Could you return, exactly as written, only the lines from the one holding "the woman riding bicycle at Rect(328, 139, 372, 240): 777" through the final line of the records below?
***** DATA SHOWN
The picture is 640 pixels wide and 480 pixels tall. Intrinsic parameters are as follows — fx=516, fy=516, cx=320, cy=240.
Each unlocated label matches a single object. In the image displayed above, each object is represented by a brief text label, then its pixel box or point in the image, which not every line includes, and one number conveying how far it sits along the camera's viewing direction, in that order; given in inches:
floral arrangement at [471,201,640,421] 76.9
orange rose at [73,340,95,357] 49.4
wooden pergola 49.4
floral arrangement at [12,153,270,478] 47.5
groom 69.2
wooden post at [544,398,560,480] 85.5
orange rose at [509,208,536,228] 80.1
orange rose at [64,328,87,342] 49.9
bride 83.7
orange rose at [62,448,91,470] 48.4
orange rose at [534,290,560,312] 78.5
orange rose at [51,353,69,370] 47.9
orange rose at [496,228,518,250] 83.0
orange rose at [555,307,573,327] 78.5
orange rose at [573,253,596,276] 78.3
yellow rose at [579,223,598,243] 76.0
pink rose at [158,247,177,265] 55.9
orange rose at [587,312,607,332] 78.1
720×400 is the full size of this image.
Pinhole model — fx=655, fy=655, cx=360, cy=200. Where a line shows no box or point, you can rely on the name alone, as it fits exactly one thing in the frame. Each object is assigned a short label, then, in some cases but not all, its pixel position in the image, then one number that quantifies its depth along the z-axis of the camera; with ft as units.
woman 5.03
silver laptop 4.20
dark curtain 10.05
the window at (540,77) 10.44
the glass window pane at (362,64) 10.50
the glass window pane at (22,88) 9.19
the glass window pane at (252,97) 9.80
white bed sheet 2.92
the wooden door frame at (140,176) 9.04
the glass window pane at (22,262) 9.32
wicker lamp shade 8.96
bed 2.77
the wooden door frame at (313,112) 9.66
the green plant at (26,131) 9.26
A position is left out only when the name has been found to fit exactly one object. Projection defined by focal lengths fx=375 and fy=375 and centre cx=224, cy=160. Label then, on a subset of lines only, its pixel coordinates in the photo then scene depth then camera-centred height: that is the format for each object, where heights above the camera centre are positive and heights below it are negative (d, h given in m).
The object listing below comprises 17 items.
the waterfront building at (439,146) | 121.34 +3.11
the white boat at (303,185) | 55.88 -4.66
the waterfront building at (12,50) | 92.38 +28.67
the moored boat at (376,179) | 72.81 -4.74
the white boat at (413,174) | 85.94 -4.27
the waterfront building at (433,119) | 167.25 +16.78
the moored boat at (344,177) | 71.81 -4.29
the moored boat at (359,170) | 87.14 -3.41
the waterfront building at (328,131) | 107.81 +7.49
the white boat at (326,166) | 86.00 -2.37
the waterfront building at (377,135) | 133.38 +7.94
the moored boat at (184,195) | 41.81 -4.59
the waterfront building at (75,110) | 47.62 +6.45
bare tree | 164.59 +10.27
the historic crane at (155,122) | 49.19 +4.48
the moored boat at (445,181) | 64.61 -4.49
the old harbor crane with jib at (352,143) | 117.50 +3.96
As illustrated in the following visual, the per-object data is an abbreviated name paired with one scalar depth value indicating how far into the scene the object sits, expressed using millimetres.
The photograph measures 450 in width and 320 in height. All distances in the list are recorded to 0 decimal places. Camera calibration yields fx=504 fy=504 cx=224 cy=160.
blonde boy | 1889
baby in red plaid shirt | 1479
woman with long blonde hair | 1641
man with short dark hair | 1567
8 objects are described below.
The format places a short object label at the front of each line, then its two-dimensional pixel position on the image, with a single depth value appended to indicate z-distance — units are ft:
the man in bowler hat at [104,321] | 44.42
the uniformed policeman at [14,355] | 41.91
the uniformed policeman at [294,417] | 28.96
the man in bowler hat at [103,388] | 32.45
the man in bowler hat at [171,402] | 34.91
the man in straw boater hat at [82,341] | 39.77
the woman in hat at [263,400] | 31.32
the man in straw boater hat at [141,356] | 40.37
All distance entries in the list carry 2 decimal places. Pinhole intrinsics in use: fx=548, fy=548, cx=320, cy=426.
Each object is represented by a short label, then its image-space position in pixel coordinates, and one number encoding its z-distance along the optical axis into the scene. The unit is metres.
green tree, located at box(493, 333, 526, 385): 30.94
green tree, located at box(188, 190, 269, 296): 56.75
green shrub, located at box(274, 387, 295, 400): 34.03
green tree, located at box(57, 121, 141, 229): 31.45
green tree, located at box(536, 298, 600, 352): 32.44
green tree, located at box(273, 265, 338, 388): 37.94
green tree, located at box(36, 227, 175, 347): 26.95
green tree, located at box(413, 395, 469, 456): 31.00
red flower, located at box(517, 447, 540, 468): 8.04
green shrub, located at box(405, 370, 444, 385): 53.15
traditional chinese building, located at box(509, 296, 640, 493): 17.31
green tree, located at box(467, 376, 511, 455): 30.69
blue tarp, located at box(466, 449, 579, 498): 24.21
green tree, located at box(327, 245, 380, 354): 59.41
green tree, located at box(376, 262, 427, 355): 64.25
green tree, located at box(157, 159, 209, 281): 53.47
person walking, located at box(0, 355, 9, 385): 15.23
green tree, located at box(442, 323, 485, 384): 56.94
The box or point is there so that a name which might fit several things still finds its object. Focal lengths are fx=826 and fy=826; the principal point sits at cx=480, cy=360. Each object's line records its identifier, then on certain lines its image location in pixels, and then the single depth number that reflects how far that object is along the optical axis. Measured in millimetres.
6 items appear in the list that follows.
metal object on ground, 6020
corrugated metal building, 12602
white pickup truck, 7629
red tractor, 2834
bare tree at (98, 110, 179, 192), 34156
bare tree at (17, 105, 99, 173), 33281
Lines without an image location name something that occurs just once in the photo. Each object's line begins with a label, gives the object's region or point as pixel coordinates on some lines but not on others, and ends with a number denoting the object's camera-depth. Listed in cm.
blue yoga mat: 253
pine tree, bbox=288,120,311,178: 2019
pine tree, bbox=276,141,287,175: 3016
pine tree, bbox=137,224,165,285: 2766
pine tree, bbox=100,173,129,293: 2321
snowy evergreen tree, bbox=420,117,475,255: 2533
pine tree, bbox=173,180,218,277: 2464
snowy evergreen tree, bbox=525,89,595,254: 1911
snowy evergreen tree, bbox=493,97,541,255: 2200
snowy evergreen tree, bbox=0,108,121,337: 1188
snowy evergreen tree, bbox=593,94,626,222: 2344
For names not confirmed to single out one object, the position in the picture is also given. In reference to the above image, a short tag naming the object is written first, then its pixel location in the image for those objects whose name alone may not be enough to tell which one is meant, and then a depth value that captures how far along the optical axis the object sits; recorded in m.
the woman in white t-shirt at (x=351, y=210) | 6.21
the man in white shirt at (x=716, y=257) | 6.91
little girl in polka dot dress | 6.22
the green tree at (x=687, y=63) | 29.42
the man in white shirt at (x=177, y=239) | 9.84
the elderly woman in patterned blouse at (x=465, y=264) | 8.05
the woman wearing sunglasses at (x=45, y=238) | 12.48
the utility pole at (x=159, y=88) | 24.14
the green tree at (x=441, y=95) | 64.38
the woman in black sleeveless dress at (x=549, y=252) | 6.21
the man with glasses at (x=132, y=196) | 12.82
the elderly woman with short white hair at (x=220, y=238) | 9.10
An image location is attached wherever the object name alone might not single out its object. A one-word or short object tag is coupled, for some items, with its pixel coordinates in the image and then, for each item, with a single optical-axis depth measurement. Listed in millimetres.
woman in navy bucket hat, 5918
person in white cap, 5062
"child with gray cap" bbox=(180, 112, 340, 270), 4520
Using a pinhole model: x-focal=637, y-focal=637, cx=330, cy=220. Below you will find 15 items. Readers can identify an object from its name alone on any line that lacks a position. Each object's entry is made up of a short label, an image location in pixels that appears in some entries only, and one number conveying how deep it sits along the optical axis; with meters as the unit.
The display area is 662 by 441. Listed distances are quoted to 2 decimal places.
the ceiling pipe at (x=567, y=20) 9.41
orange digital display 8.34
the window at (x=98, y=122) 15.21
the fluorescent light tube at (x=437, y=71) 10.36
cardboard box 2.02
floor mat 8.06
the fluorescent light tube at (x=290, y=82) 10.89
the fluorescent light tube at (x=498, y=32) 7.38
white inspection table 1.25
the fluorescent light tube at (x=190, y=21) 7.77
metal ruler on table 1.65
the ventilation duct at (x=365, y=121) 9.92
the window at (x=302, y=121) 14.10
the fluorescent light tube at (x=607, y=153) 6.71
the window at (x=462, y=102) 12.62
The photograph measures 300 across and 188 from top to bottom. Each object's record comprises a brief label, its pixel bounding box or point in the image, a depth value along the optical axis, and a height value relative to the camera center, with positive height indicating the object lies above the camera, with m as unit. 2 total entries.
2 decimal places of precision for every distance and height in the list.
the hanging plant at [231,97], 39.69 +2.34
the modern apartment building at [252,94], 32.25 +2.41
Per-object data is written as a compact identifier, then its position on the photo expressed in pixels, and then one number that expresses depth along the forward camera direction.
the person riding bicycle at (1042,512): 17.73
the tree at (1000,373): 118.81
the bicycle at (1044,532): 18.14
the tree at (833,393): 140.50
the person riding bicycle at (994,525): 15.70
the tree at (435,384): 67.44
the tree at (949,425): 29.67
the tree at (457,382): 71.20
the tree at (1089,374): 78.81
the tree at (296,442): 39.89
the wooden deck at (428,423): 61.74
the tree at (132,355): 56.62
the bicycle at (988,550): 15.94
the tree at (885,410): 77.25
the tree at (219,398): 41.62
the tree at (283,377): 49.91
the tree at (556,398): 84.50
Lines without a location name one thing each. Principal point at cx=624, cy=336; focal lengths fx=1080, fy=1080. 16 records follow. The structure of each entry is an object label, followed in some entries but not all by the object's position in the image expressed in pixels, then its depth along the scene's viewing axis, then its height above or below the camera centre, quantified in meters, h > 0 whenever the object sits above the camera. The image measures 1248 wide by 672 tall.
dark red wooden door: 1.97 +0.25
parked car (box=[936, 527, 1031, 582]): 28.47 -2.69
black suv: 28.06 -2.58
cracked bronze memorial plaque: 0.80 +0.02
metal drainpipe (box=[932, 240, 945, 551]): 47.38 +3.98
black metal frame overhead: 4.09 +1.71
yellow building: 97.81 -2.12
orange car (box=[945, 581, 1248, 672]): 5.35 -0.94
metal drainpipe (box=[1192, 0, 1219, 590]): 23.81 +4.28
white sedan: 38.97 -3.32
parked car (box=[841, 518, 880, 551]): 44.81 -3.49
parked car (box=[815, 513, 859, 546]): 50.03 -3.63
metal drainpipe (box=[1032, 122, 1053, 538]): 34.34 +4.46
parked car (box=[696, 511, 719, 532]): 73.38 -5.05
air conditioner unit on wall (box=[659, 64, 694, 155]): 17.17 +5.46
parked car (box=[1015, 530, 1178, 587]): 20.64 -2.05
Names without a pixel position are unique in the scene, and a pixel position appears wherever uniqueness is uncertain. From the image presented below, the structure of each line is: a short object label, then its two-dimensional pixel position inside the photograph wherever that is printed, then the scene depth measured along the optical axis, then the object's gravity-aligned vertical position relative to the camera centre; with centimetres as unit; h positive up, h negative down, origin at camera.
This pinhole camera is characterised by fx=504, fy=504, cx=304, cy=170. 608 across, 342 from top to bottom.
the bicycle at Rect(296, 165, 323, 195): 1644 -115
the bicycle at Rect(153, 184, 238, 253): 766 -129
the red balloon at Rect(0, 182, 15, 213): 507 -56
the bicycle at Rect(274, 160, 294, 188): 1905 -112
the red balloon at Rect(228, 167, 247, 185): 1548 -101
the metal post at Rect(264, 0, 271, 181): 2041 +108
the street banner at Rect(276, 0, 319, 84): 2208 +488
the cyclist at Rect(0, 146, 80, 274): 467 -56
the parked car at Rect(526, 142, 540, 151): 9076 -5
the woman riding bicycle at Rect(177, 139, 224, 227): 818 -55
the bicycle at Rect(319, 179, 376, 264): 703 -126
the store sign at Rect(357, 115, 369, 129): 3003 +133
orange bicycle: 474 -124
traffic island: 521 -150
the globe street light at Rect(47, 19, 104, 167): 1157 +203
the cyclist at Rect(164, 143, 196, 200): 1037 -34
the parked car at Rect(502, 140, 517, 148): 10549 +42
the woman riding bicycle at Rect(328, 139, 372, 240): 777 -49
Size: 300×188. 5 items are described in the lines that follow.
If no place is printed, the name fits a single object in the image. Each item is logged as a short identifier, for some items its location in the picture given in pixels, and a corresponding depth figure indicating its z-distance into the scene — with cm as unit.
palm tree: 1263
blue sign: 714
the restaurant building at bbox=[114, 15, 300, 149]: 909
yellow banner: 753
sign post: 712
**********
*EXERCISE ANSWER*.
the woman riding bicycle at Rect(328, 139, 372, 240): 777 -49
Size: 300×188. 5 items are described in the lines that follow.
If no place is printed, the name fits a single object in the image. Each item is logged as a short identifier, for some items its location in the picture given in pixels, and a corresponding depth figure indicating its z-distance into the scene — with cm as unit.
palm tree: 1263
blue sign: 714
the restaurant building at bbox=[114, 15, 300, 149]: 909
yellow banner: 753
sign post: 712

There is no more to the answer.